──────── INFORMATION PROVIDED

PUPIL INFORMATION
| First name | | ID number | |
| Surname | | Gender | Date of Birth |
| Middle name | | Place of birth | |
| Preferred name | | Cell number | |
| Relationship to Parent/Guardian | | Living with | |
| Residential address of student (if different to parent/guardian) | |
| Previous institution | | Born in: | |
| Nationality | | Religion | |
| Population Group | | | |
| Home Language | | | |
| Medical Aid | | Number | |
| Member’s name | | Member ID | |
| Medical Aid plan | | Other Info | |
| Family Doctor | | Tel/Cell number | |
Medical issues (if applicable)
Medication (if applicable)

────────────────
──────── INFORMATION PROVIDED

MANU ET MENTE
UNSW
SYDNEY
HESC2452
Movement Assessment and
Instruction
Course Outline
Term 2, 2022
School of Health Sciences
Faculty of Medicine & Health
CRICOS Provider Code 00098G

────────────────
──────── INFORMATION PROVIDED

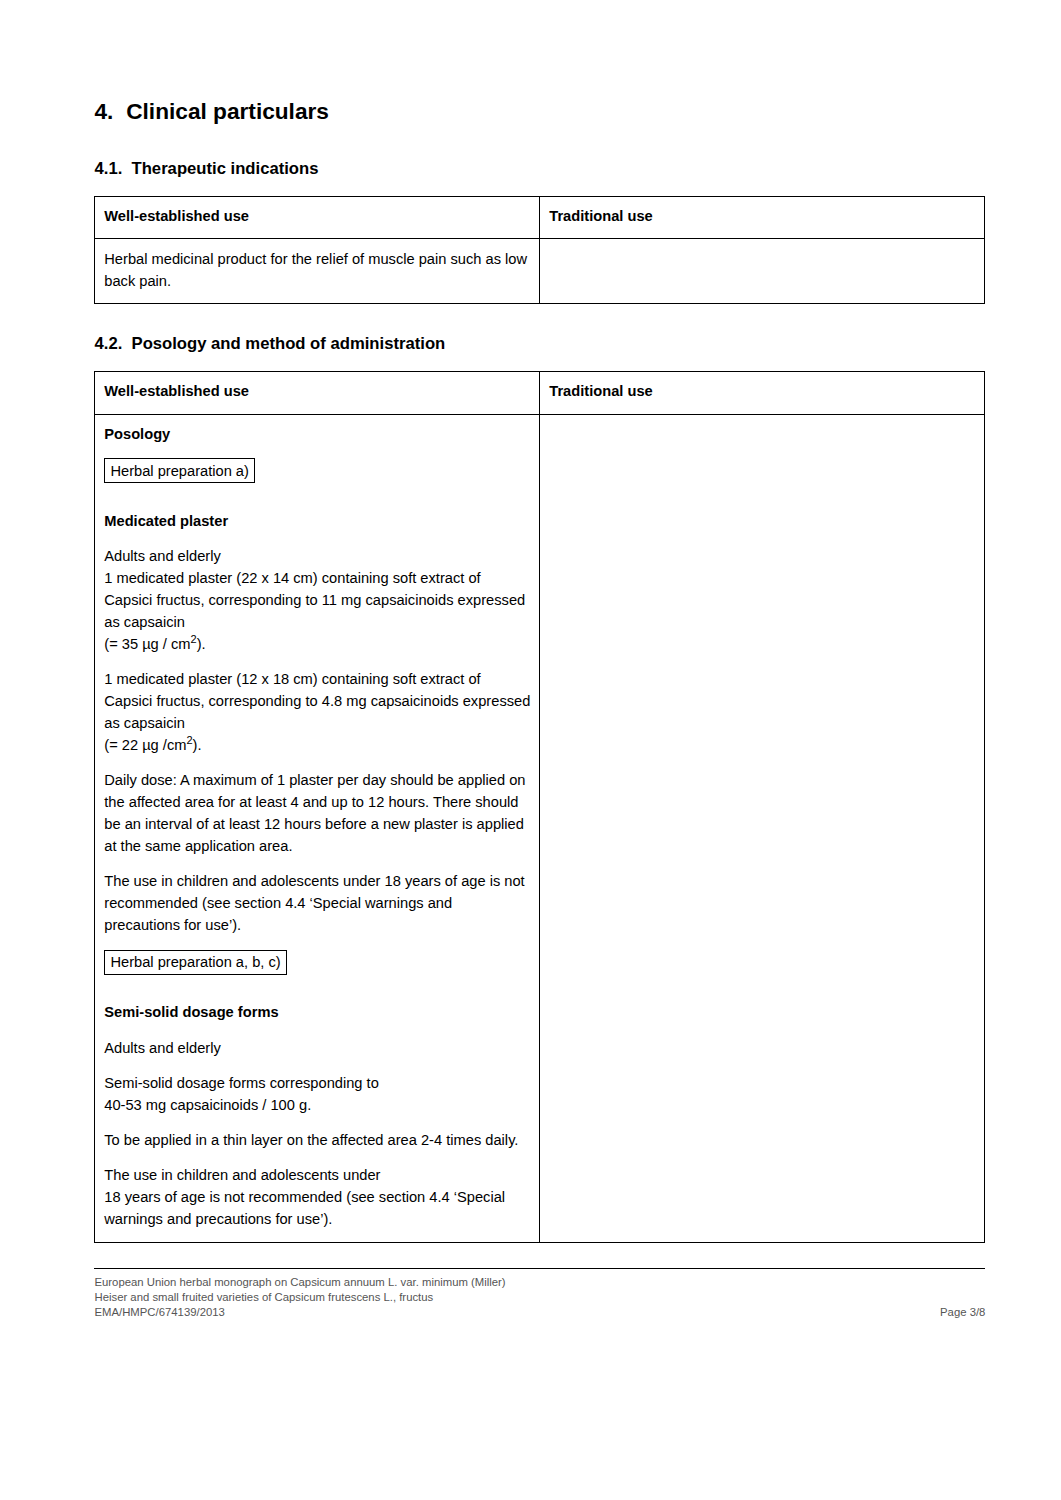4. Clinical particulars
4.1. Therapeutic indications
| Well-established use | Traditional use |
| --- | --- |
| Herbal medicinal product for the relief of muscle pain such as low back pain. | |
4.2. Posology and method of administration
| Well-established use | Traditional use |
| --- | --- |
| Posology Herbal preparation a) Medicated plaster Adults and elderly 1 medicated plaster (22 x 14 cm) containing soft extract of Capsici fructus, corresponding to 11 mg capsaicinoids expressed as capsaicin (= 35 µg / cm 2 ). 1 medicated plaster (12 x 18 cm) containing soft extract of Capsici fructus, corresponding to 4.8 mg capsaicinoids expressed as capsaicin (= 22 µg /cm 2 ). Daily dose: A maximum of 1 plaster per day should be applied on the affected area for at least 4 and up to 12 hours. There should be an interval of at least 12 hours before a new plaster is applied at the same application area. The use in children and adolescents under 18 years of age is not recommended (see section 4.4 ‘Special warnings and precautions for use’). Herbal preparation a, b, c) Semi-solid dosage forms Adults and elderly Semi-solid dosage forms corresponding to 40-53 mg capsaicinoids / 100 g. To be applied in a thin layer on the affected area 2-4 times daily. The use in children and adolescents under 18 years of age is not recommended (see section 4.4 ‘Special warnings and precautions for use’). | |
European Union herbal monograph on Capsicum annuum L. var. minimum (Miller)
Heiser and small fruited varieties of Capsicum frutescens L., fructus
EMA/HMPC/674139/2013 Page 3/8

────────────────

_EXERCISE AIM_:
Copy the entries above exactly, but only from the line holding "Term 2, 2022" through the line holding "CRICOS Provider Code 00098G", both included.

_ANSWER BOX_:
Term 2, 2022
School of Health Sciences
Faculty of Medicine & Health
CRICOS Provider Code 00098G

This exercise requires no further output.